■ WHAT YOU HAVE TO DO:
All entries are to be copied verbatim, while the pictures stay out.
-=-=-=-=-
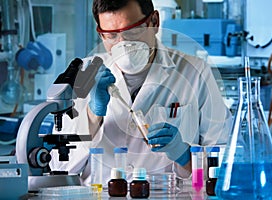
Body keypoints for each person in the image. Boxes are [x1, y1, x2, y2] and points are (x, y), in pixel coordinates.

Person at [50, 0, 232, 186]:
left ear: (154, 22)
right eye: (111, 36)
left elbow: (227, 163)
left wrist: (184, 156)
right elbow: (58, 167)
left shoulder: (195, 72)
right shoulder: (84, 74)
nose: (123, 45)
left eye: (132, 32)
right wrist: (92, 116)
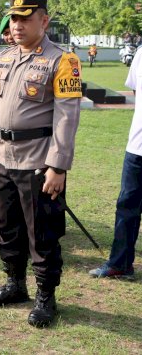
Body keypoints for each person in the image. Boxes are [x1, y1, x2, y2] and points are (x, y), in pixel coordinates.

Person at [0, 0, 82, 328]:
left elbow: (67, 116)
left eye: (25, 19)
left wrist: (58, 166)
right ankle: (14, 285)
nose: (17, 26)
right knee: (7, 227)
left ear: (43, 21)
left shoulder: (63, 61)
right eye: (14, 19)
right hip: (6, 158)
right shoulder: (4, 58)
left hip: (39, 161)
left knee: (42, 232)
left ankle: (45, 297)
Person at [89, 46, 141, 279]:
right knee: (127, 206)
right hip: (137, 147)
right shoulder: (141, 53)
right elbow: (136, 92)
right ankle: (120, 264)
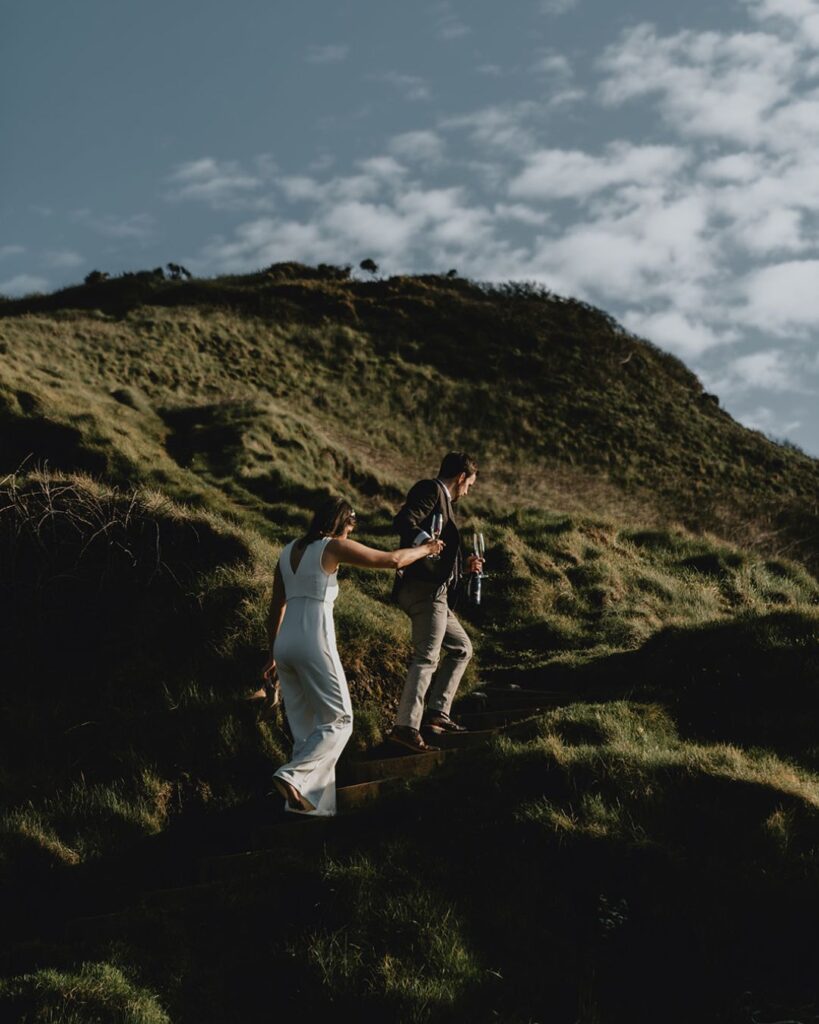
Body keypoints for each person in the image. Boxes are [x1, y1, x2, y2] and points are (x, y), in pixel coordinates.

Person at [261, 497, 444, 815]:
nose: (349, 534)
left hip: (285, 644)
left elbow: (277, 605)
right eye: (349, 527)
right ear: (340, 522)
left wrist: (271, 652)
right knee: (341, 720)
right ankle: (292, 776)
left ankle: (308, 809)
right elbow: (392, 560)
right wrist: (427, 549)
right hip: (312, 636)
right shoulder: (330, 547)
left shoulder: (287, 550)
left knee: (307, 732)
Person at [389, 451, 483, 753]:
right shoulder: (430, 490)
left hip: (439, 594)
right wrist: (424, 545)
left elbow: (440, 553)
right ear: (460, 478)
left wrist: (463, 567)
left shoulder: (444, 505)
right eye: (469, 484)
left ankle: (436, 713)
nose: (468, 491)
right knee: (427, 657)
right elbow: (404, 520)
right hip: (424, 590)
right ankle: (406, 727)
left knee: (462, 648)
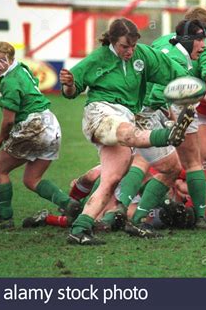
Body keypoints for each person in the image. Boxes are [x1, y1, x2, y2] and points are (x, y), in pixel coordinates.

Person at [59, 18, 193, 244]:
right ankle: (168, 134)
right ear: (112, 41)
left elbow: (174, 73)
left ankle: (83, 228)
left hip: (131, 116)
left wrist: (193, 89)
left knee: (163, 169)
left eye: (133, 46)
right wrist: (69, 84)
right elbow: (71, 91)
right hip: (101, 113)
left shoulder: (142, 55)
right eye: (124, 46)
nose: (130, 51)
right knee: (128, 133)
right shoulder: (98, 58)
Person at [116, 19, 206, 237]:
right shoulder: (177, 59)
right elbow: (169, 88)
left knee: (145, 162)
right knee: (192, 162)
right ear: (188, 40)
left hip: (144, 111)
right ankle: (200, 218)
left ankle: (123, 209)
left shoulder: (164, 46)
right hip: (166, 110)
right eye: (200, 39)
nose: (204, 44)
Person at [0, 41, 81, 229]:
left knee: (0, 169)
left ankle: (5, 220)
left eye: (1, 60)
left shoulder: (9, 82)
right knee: (31, 179)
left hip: (33, 125)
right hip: (51, 124)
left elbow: (9, 120)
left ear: (10, 59)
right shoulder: (22, 68)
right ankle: (69, 204)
-=-=-=-=-
■ EXERCISE ANSWER:
Body keypoints for each person in the image. Boxes are [x1, y1, x2, y2] and points are (x, y), in pixel coordinates.

Person at [50, 0, 232, 186]:
left ear: (154, 22)
right eye: (111, 36)
left elbow: (227, 163)
left wrist: (184, 156)
right elbow: (58, 167)
left shoulder: (195, 72)
right shoulder: (84, 74)
nose: (123, 45)
left eye: (132, 32)
right wrist: (92, 116)
Body keypoints for each person in the image. Boxes are [x1, y1, x2, y2] and points are (x, y), in pixel coordinates.

Person at [0, 0, 82, 328]:
left elbow: (67, 116)
left eye: (25, 19)
left wrist: (58, 166)
right ankle: (14, 285)
nose: (17, 26)
right knee: (7, 227)
left ear: (43, 21)
left shoulder: (63, 61)
right eye: (14, 19)
right hip: (6, 158)
right shoulder: (4, 58)
left hip: (39, 161)
left knee: (42, 232)
left ankle: (45, 297)
Person at [89, 46, 141, 279]:
right knee: (127, 206)
right hip: (137, 147)
right shoulder: (141, 53)
right elbow: (136, 92)
right ankle: (120, 264)
Body keypoints for each person in the image. Boxes are [x1, y1, x2, y2] and points are (x, y), in pixel coordinates.

Person at [261, 497, 444, 815]:
nose: (349, 534)
left hip: (285, 644)
left elbow: (277, 605)
right eye: (349, 527)
right ear: (340, 522)
left wrist: (271, 652)
right knee: (341, 720)
right ankle: (292, 776)
left ankle: (308, 809)
right elbow: (392, 560)
right wrist: (427, 549)
right hip: (312, 636)
right shoulder: (330, 547)
left shoulder: (287, 550)
left knee: (307, 732)
Person at [389, 451, 483, 753]:
right shoulder: (430, 490)
left hip: (439, 594)
right wrist: (424, 545)
left elbow: (440, 553)
right ear: (460, 478)
left wrist: (463, 567)
left shoulder: (444, 505)
right eye: (469, 484)
left ankle: (436, 713)
nose: (468, 491)
right knee: (427, 657)
right elbow: (404, 520)
right hip: (424, 590)
right ankle: (406, 727)
left knee: (462, 648)
Body keypoints for each person in the image. Boxes are [x1, y1, x2, y2] and points are (x, y), in pixel coordinates.

Person at [59, 18, 193, 244]:
right ankle: (168, 134)
right ear: (112, 41)
left elbow: (174, 73)
left ankle: (83, 228)
left hip: (131, 116)
left wrist: (193, 89)
left knee: (163, 169)
left eye: (133, 46)
right wrist: (69, 84)
right elbow: (71, 91)
right hip: (101, 113)
left shoulder: (142, 55)
right eye: (124, 46)
nose: (130, 51)
right knee: (128, 133)
right shoulder: (98, 58)
Person at [116, 19, 206, 237]:
right shoulder: (177, 59)
right elbow: (169, 88)
left knee: (145, 162)
right knee: (192, 162)
right ear: (188, 40)
left hip: (144, 111)
right ankle: (200, 218)
left ankle: (123, 209)
left shoulder: (164, 46)
right hip: (166, 110)
right eye: (200, 39)
nose: (204, 44)
Person at [0, 41, 81, 229]:
left knee: (0, 169)
left ankle: (5, 220)
left eye: (1, 60)
left shoulder: (9, 82)
right knee: (31, 179)
left hip: (33, 125)
right hip: (51, 124)
left elbow: (9, 120)
left ear: (10, 59)
right shoulder: (22, 68)
right ankle: (69, 204)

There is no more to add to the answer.